🤖 AI Summary
This paper addresses the fundamental limitation of large language models (LLMs) in temporal reasoning for time-sensitive question answering (TSQA), where existing benchmarks conflate performance with memorized knowledge or web-retrievable facts. To isolate pure temporal reasoning, we introduce UnSeenTimeQA—the first data-contamination-free TSQA benchmark. It constructs synthetic temporal event scenarios grounded in novel, non-real-world facts and poses three categories of time-sensitive questions, deliberately eliminating reliance on pretraining knowledge or external retrieval. Our evaluation paradigm enforces zero-web-access and anchors facts in synthetic temporality, while its structured framework supports long-range dependencies and parallel timelines.

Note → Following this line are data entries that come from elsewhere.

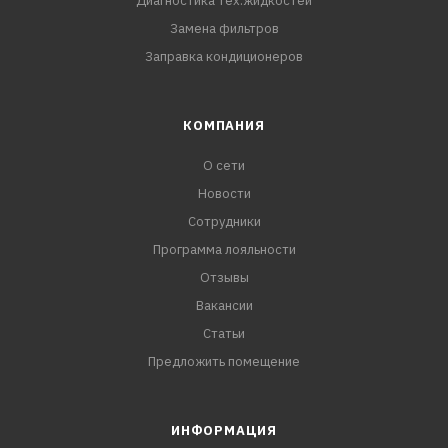
Диагностика тех.жидкостей
Замена фильтров
Заправка кондиционеров
КОМПАНИЯ
О сети
Новости
Сотрудники
Программа лояльности
Отзывы
Вакансии
Статьи
Предложить помещение
ИНФОРМАЦИЯ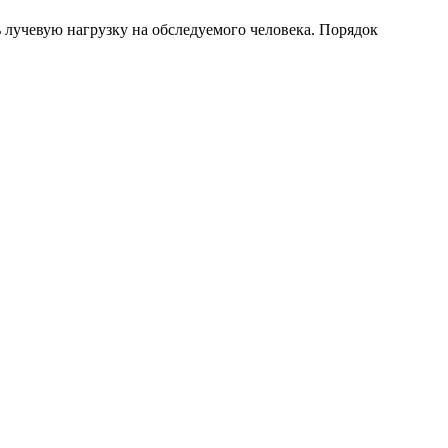
лучевую нагрузку на обследуемого человека. Порядок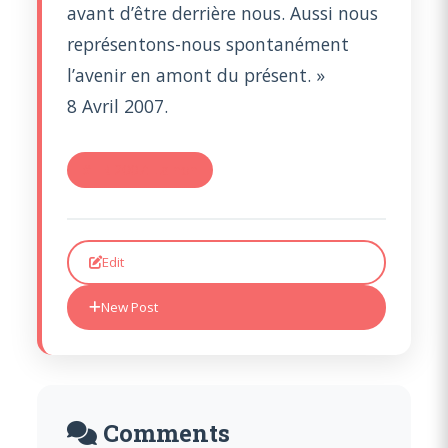
avant d’être derrière nous. Aussi nous
représentons-nous spontanément
l’avenir en amont du présent. »
8 Avril 2007.
#TR 2007: La non
Edit
New Post
Comments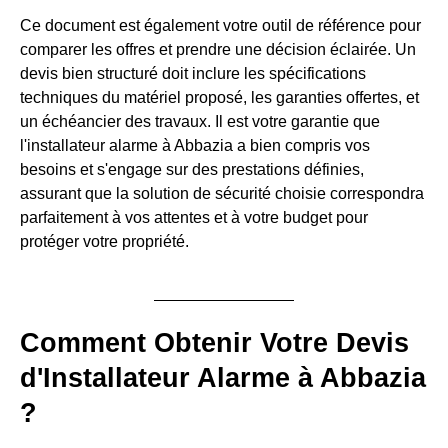
Ce document est également votre outil de référence pour
comparer les offres et prendre une décision éclairée. Un
devis bien structuré doit inclure les spécifications
techniques du matériel proposé, les garanties offertes, et
un échéancier des travaux. Il est votre garantie que
l'installateur alarme à Abbazia a bien compris vos
besoins et s'engage sur des prestations définies,
assurant que la solution de sécurité choisie correspondra
parfaitement à vos attentes et à votre budget pour
protéger votre propriété.
Comment Obtenir Votre Devis
d'Installateur Alarme à Abbazia
?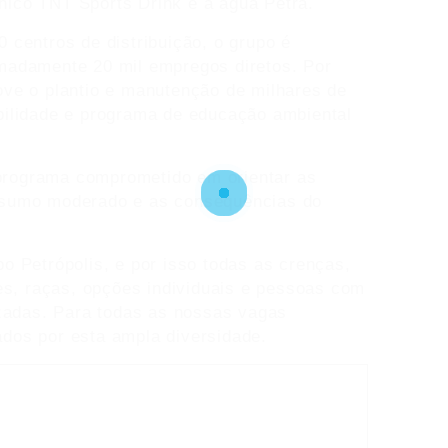
tônico TNT Sports Drink e a água Petra.
 centros de distribuição, o grupo é
madamente 20 mil empregos diretos. Por
ove o plantio e manutenção de milhares de
bilidade e programa de educação ambiental
rograma comprometido em orientar as
nsumo moderado e as consequências do
o Petrópolis, e por isso todas as crenças,
des, raças, opções individuais e pessoas com
izadas. Para todas as nossas vagas
dos por esta ampla diversidade.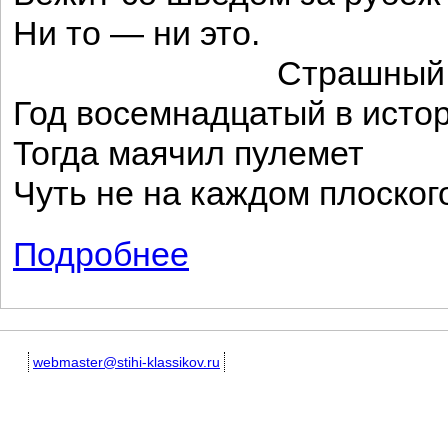
Ни то — ни это.
Страшный го
Год восемнадцатый в истор
Тогда маячил пулемет
Чуть не на каждом плоског
Подробнее
о Отрывок
webmaster@stihi-klassikov.ru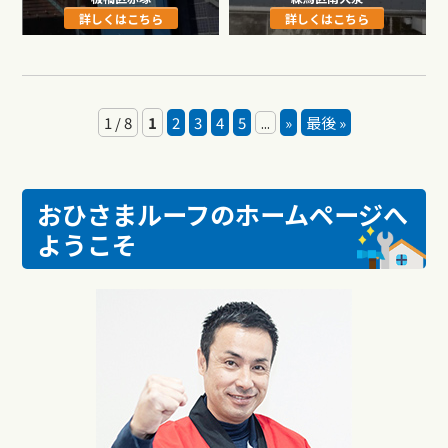
詳しくはこちら
詳しくはこちら
1 / 8
1
2
3
4
5
...
»
最後 »
おひさまルーフのホームページへ
ようこそ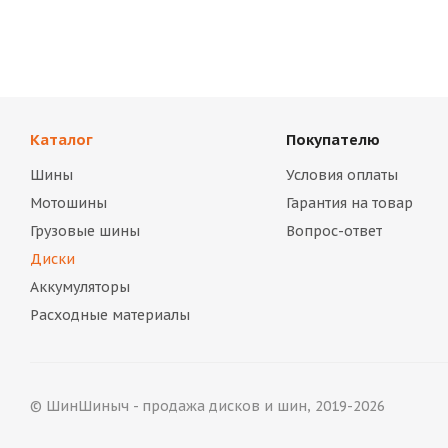
Каталог
Покупателю
Шины
Условия оплаты
Мотошины
Гарантия на товар
Грузовые шины
Вопрос-ответ
Диски
Аккумуляторы
Расходные материалы
© ШинШиныч - продажа дисков и шин, 2019-2026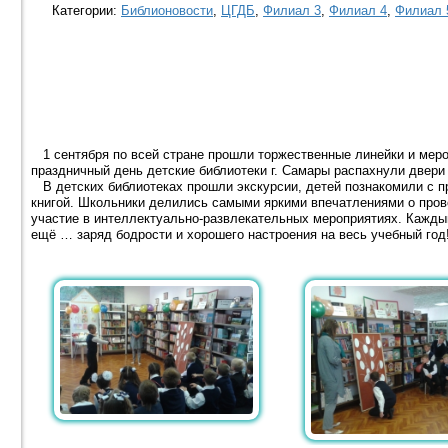
Категории:
Библионовости
,
ЦГДБ
,
Филиал 3
,
Филиал 4
,
Филиал 
1 сентября по всей стране прошли торжественные линейки и меро
праздничный день детские библиотеки г. Самары распахнули двери
В детских библиотеках прошли экскурсии, детей познакомили с п
книгой. Школьники делились самыми яркими впечатлениями о пров
участие в интеллектуально-развлекательных мероприятиях. Каждый
ещё … заряд бодрости и хорошего настроения на весь учебный год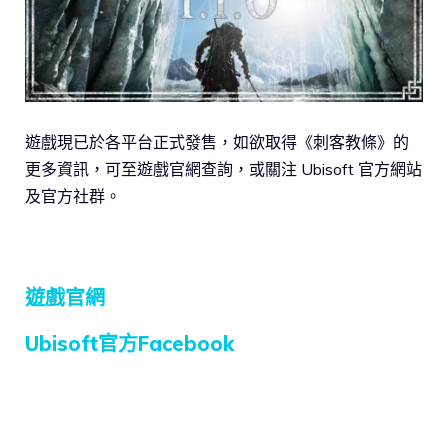
遊戲現已於各平台正式發售，如欲取得《刺客教條》的
更多資訊，可至遊戲官網查詢，或關注 Ubisoft 官方網站
及官方社群。
遊戲官網
Ubisoft官方Facebook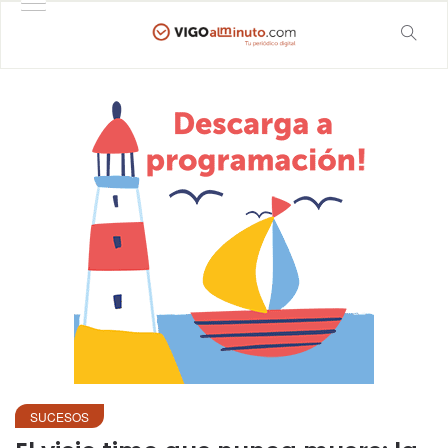
SUCESOS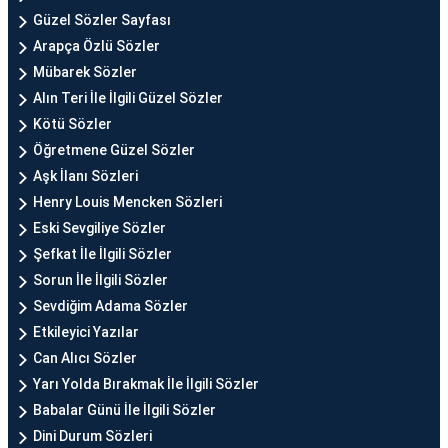
Güzel Sözler Sayfası
Arapça Özlü Sözler
Mübarek Sözler
Alın Teri İle İlgili Güzel Sözler
Kötü Sözler
Öğretmene Güzel Sözler
Aşk İlanı Sözleri
Henry Louis Mencken Sözleri
Eski Sevgiliye Sözler
Şefkat İle İlgili Sözler
Sorun İle İlgili Sözler
Sevdiğim Adama Sözler
Etkileyici Yazılar
Can Alıcı Sözler
Yarı Yolda Bırakmak İle İlgili Sözler
Babalar Günü İle İlgili Sözler
Dini Durum Sözleri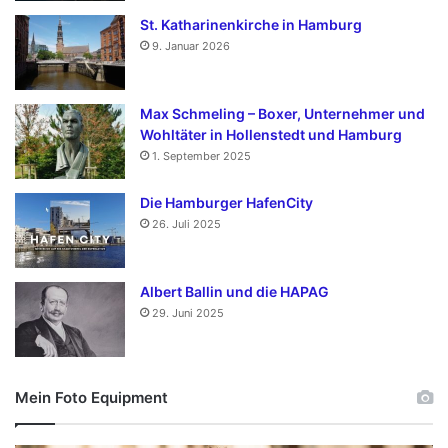
St. Katharinenkirche in Hamburg
9. Januar 2026
Max Schmeling – Boxer, Unternehmer und
Wohltäter in Hollenstedt und Hamburg
1. September 2025
Die Hamburger HafenCity
26. Juli 2025
Albert Ballin und die HAPAG
29. Juni 2025
Mein Foto Equipment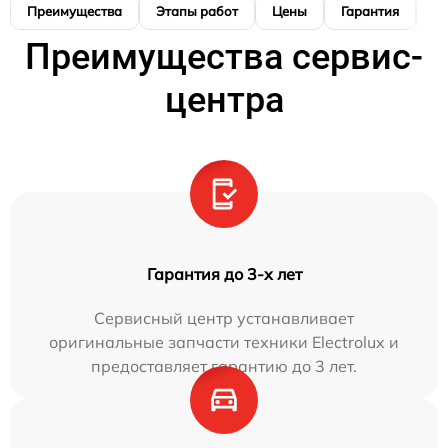
Преимущества
Этапы работ
Цены
Гарантия
М
Преимущества сервис-
центра
Гарантия до 3-х лет
Сервисный центр устанавливает
оригинальные запчасти техники Electrolux и
предоставляет гарантию до 3 лет.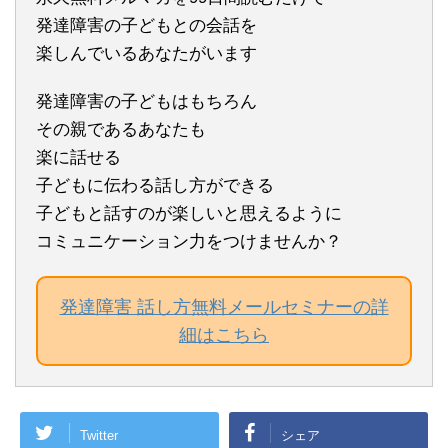
発達障害の子どもとの会話を
楽しんでいるあなたがいます
発達障害の子どもはもちろん
その親であるあなたも
楽に話せる
子どもに伝わる話し方ができる
子どもと話すのが楽しいと思えるように
コミュニケーション力をつけませんか？
発達障害 話し方無料メールセミナーの詳
細はこちら
Twitter
シェア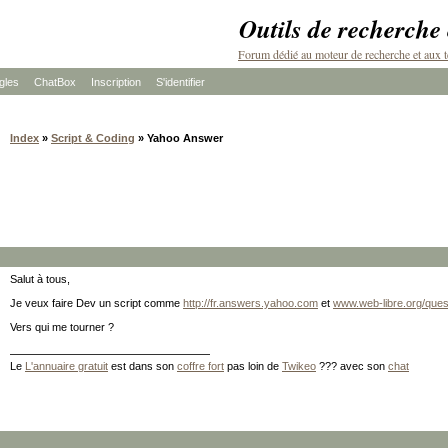
Outils de recherche
Forum dédié au moteur de recherche et aux t
les
ChatBox
Inscription
S'identifier
Index
»
Script & Coding
» Yahoo Answer
Salut à tous,
Je veux faire Dev un script comme
http://fr.answers.yahoo.com
et
www.web-libre.org/ques
Vers qui me tourner ?
Le
L'annuaire gratuit
est dans son
coffre fort
pas loin de
Twikeo
??? avec son
chat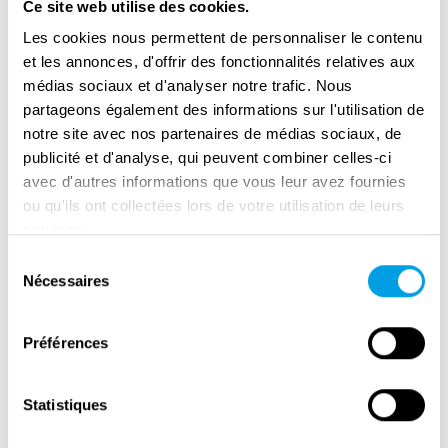
Ce site web utilise des cookies.
een middeleeuwse burcht. Op een
Les cookies nous permettent de personnaliser le contenu
spectaculaire plek in de Eiffel, kijkt het uit over
et les annonces, d'offrir des fonctionnalités relatives aux
het meer van Urft. Het was duidelijk bedoeld
médias sociaux et d'analyser notre trafic. Nous
om met zijn architectuur mensen te
partageons également des informations sur l'utilisation de
notre site avec nos partenaires de médias sociaux, de
imponeren. Vogelsang werd het
publicité et d'analyse, qui peuvent combiner celles-ci
paradepaardje van het opschepperige
avec d'autres informations que vous leur avez fournies
nationaalsocialisme. Het doel was om hier de
ou qu'ils ont collectées lors de votre utilisation de leurs
nationaalsocialistische leiders van de
services.
toekomst op te leiden. De jonge cadetten,
Sélection
junkers genaamd, werden militair, lichamelijk
Nécessaires
du
en geestelijk gedrild, vaak in een sfeer van
consentement
ideologische en mystieke rituelen. Vogelsang
Préférences
gaf zijn cadetten de overtuiging dat ze een
nieuwe elite vormden met een
Statistiques
onvervreemdbaar recht op macht.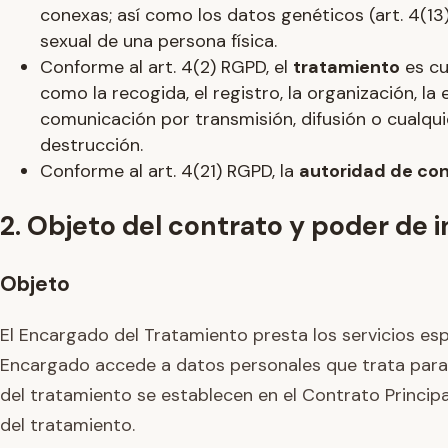
conexas; así como los datos genéticos (art. 4(13)),
sexual de una persona física.
Conforme al art. 4(2) RGPD, el
tratamiento
es cu
como la recogida, el registro, la organización, la 
comunicación por transmisión, difusión o cualquier
destrucción.
Conforme al art. 4(21) RGPD, la
autoridad de con
2. Objeto del contrato y poder de 
Objeto
El Encargado del Tratamiento presta los servicios esp
Encargado accede a datos personales que trata para e
del tratamiento se establecen en el Contrato Principal
del tratamiento.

Experiments across five state-of-the-art LLMs reveal a significant accuracy drop on UnSeenTimeQA compared to real-fact TSQA benchmarks—demonstrating, for the first time, that current LLMs fundamentally lack intrinsic temporal cognition, not merely factual recall.
📝 Abstract
This paper introduces UnSeenTimeQA, a novel data contamination-free time-sensitive question-answering (TSQA) benchmark. It differs from existing TSQA benchmarks by avoiding web-searchable queries grounded in the real-world. We present a series of time-sensitive event scenarios based on synthetically generated facts. It requires large language models (LLMs) to engage in genuine temporal reasoning without depending on the factual knowledge acquired during the pre-training phase. We designed three types of time-sensitive questions to test LLMs' temporal reasoning abilities over sequential and parallel event occurrences. Our evaluation of five LLMs on synthetic fact-based TSQA reveals mixed results: while they perform well on simpler subsets, their overall performance remains inferior as compared to real-world fact-based TSQA. Error analysis of LLM-generated reasoning chains indicates that LLMs face difficulties in reasoning over long-range event dependencies and parallel event timelines that unfold concurrently.